Indexing Esri Geodatabases and Shapefiles

Dependencies

To index Esri Geodatabase items, ArcGIS and Python are required. NOTE: If ArcGIS is installed, the correct version of Python is likely to already be installed. However, if Python is not installed, it will be required to install the correct version of Python that is supported by ArcGIS:

ArcGIS 10.0 requires Python 2.6
ArcGIS 10.1 and 10.2 require Python 2.7

Indexing Data

After confirming the dependencies, it’s necessary to add a new location. Here are the steps to create a new location and some sample configurations.

Go to Manage Voyager
Click Locations
Click New Location
Click the Databases (Advanced)
Select ArcGIS Geodatabase in the Connections drop-down list
Edit the configuration.

Configuration Examples

Example 1

This configuration indexes all the tables and feature classes in an Esri File Geodatabase. It includes all the fields and maps only one field for all tables. The use of the asterisk (*) in this configuration means to include all fields, all tables and apply the mapping to all tables. It is not recommended to set the multiprocessing option to true unless the Geodatabase contains a large set of tables and these tables contain a large number of records; for large Geodatabases, multiprocessing may help improve performance.

{
    "name": "TemplateGDB",
    "type": "python",
    "config": {
        "fields": {
            "include": ["*"]
        },
    "tables": [
    {
        "name": "*",
        "action": "INCLUDE"
    },
    {
        "name": "*",
        "map": {
            "NAME ": "name"
            }
    } ],
    "multiprocessing": "false",
    "path": "C:\\GISData\\TemplateData.gdb"
    }
}

Example 2

There are two ways to index a single table or feature class.

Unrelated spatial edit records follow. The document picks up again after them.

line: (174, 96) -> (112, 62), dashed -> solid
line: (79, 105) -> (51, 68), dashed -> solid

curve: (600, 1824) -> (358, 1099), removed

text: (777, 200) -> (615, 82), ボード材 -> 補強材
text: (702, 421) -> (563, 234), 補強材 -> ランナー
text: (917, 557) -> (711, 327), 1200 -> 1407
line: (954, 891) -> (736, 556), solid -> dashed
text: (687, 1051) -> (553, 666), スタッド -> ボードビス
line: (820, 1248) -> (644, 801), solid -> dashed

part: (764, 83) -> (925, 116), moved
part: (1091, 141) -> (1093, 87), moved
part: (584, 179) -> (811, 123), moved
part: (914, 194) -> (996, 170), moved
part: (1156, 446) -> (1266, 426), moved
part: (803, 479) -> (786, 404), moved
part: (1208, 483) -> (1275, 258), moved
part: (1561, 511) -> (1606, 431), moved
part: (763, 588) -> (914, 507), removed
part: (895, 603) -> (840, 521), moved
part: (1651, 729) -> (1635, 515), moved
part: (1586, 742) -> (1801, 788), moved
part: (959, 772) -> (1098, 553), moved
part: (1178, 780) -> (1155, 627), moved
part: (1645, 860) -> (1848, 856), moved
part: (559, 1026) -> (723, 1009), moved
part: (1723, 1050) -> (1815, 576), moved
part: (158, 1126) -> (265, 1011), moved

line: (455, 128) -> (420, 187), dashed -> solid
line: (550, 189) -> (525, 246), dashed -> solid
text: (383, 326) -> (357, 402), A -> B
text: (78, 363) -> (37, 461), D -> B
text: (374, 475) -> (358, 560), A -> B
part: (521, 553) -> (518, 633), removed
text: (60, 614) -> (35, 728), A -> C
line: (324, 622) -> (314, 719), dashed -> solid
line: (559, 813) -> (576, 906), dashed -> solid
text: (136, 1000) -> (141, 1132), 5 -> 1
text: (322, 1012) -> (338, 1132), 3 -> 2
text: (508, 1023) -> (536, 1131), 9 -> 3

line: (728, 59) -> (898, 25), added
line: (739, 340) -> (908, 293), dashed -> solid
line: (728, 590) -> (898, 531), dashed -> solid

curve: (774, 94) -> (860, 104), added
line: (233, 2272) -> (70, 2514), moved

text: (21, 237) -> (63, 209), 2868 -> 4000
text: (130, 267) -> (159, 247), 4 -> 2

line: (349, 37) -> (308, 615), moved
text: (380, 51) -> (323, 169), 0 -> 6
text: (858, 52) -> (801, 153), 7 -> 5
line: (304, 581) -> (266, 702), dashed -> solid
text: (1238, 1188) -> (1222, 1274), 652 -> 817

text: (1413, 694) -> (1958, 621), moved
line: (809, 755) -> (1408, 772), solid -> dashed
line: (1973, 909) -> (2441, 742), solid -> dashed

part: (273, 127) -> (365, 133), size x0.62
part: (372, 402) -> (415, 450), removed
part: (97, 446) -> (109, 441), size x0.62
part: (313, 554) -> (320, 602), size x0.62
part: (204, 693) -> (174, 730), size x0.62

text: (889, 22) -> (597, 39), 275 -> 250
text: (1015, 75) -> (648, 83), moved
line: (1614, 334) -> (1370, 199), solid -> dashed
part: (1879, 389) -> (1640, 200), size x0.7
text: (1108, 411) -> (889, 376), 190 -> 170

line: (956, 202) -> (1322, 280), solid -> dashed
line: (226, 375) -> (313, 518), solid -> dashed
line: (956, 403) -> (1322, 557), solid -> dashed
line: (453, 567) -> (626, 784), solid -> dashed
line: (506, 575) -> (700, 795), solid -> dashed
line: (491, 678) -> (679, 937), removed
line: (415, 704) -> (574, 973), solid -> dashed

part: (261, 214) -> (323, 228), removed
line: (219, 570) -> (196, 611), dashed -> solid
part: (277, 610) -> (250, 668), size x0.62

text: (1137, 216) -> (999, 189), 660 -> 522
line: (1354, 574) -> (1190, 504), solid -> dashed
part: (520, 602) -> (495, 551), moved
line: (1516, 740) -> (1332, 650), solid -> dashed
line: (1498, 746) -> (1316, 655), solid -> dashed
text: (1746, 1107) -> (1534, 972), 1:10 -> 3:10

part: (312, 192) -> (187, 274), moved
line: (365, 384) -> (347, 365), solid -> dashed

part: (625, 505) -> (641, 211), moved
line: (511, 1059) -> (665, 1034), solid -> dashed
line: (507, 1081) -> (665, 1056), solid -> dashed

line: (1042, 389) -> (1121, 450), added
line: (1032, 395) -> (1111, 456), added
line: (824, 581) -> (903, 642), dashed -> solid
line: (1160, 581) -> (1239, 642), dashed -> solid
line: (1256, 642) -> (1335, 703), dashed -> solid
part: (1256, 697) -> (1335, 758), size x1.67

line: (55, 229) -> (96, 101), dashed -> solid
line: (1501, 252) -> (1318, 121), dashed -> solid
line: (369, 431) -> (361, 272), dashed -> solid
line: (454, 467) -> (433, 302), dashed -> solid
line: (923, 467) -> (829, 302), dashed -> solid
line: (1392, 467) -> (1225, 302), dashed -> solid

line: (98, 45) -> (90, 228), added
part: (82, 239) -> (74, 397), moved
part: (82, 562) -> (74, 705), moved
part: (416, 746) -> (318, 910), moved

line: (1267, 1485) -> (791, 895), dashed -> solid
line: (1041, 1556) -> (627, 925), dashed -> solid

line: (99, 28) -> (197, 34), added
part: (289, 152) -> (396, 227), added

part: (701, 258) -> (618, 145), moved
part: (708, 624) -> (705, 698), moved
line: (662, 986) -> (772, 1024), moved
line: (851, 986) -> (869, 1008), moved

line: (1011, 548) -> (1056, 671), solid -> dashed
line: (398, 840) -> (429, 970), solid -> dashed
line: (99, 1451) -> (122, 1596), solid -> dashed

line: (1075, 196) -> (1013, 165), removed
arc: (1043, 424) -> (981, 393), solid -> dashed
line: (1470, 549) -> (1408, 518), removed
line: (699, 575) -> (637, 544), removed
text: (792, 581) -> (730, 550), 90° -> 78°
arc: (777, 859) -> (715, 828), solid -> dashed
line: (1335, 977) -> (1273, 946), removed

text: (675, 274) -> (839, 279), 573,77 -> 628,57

Option 1: Set the path to the full catalog path:

{
    "name": "WORLD_CITIES",
    "type": "python",
    "config": {
        "fields": {
            "include": ["*"]
        },
    "tables": [
    {
        "name": "*",
        "action": "INCLUDE"
    },
    {
        "name": "*",
        "map": {
            "NAME ": "name"
            }
    } ],
    "multiprocessing": "false",
    "path": "C:\\GISData\\TemplateData.gdb\\World\\City"
    }
}

Option 2: Set the table name in the tables section:

{
    "name": "WORLD_CITIES",
    "type": "python",
    "config": {
        "fields": {
            "include": ["*"]
        },
    "tables": [
    {
        "name": "City",
        "action": "INCLUDE"
    },
    {
        "name": "*",
        "map": {
            "NAME ": "name"
            }
    } ],
    "multiprocessing": "false",
    "path": "C:\\GISData\\TemplateData.gdb "
    }
}

Example 3

This example demonstrates the following:

Index only tables starting with the prefix STATE or CITIES
Include only fields that are prefixed with STATE or CITY
Mapping field, STATE_NAME for all tables and map field CITY_NAME for only the City table
Use queries and constraints to limit the number of rows that are indexed. See the Usage notes below for further explanation.

{
	"name": "USA_FDS",
	"type": "python",
	"config": {
		"fields": {
			"include": ["STATES*", "CITY*"]
    },
    "tables": [
		{
			"name": "STATES*",
			"action": "INCLUDE"
		},
		{
			"name": "CITIES*",
			"action": "INCLUDE"
		},
		{
			"name": "*",
			"map": {
				"STATE_NAME": "name"
			},
			"query": "STATE_NAME = 'California'"
		},
		{
			"name": "CITIES",
			"map": {"CITY_NAME": "name"},
			"constraint": "POP1990 > 100000"
		}
    ],
    "multiprocessing": "false",
    "path": "C:\\GISData\\TemplateData.gdb\\USA"
	}
}

Usage Notes

In Example 3, the query is performed for all tables and the constraint and query are combined when indexing the City table. Therefore, the expression used when indexing the City table will be “STATE_NAME = ‘California’ AND POP1990 > 100000”. If a query was used for City instead of a constraint, then the expression would only be “POP1990 > 100000”.
A table cannot have a query and a constraint.
The asterisk (*) is used to perform wild card searches to limit tables, fields and field mapping.
Geographic information is included in the index for feature data. For point features, the X and Y coordinate location is indexed. For other geometries, the extent coordinates (bounding box) is recorded.
An Esri Shapefile can also be indexed. This can be done by setting the path option to the path of the shapefile. Other data types such as dBASE, CAD and SDC can be indexed.
After you add a location, you can edit the generalization value of geometries. This value determines how much the geometry will be simplified before being indexed. The default value is 0.5, which maintains the geometries' shape as much as possible but reduces the number of vertices in an attempt to reduce the size of the feature in the index.